Most graduates are in their early 20s when they complete their college degree program, but Susan Gerard didn’t even start until she was in her late 60s. She told KY3 of the obstacles she has faced and how her faith helped her graduate with a degree in music therapy.

Sue Gerard is a mother, grandmother, and now a college graduate. After a seven-year battle with mental illness and having to heal from a car crash, she decided she wanted to take the time to learn something new.

“It was there that I decided that I should take a class or two because I’m not going to be able to walk again,” said Gerard. “I’m not going to be able to do much, maybe I should just take a class.”

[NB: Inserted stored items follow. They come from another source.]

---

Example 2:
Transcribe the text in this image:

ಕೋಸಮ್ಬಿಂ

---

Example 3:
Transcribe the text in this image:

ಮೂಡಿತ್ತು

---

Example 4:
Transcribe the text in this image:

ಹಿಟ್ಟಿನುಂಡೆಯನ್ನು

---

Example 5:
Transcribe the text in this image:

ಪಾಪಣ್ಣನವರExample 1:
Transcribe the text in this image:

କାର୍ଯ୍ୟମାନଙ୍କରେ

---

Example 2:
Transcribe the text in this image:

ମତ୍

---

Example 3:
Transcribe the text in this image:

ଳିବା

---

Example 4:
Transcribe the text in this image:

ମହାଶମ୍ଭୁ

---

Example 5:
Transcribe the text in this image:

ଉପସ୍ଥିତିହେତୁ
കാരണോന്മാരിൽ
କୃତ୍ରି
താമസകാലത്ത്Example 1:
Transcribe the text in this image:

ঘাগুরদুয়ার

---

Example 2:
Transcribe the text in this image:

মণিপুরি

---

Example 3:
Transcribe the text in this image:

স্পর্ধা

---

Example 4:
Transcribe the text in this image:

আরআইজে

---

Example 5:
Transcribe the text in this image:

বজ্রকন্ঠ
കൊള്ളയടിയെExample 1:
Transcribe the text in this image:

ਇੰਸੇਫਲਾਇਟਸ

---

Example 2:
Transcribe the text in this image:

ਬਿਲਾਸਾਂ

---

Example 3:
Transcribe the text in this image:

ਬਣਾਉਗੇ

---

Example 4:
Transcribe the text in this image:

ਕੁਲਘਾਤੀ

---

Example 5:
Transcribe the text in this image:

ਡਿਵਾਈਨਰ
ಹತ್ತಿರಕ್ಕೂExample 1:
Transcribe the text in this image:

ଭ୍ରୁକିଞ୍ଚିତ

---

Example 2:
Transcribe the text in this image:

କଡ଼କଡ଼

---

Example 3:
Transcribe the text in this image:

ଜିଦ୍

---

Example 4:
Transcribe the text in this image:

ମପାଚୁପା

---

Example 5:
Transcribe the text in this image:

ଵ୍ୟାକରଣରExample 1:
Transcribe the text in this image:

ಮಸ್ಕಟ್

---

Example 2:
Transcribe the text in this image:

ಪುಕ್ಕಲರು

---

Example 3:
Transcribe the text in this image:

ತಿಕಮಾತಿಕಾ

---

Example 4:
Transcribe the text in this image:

An academic advisor suggested that Sue try the therapy program.

“When she described it, I knew that’s my thing. I’ve been church pianist, I’ve been a musician, I even made a record when I was young. Music is my thing,” said Gerard.

While Sue isn’t a traditional college student, she has made an impact on campus.

“That gift of intergenerational connection is so powerful,” said Drury University Chaplain Peter Browning.

Sue has used her story and life experience to help other students understand different perspectives in order to serve the community.

“It’s really about using your talents for God, that’s it,” said Gerard. “I’m not a performer. Music therapists are not performers. They are people that are there to bless you and help you through your painful times.”

Sue’s story serves as an inspiration to all students, but shows you’re never too old to follow your dreams.

“Getting an education is not simply about advancing one’s own life possibilities, but ultimately at its best, education is going to be able to liberate people to make contributions to others,” said Browning.

Sue says that she credits her faith for helping her get to this point.

“I never expected to finish, but I took baby steps,” said Gerard. “I’m encouraging you, take the first step, take the second step and before you know it you will have completed a great journey.”

Sue hopes to work as a music therapist in a hospice center or at the Medical Center for Federal Prisoners.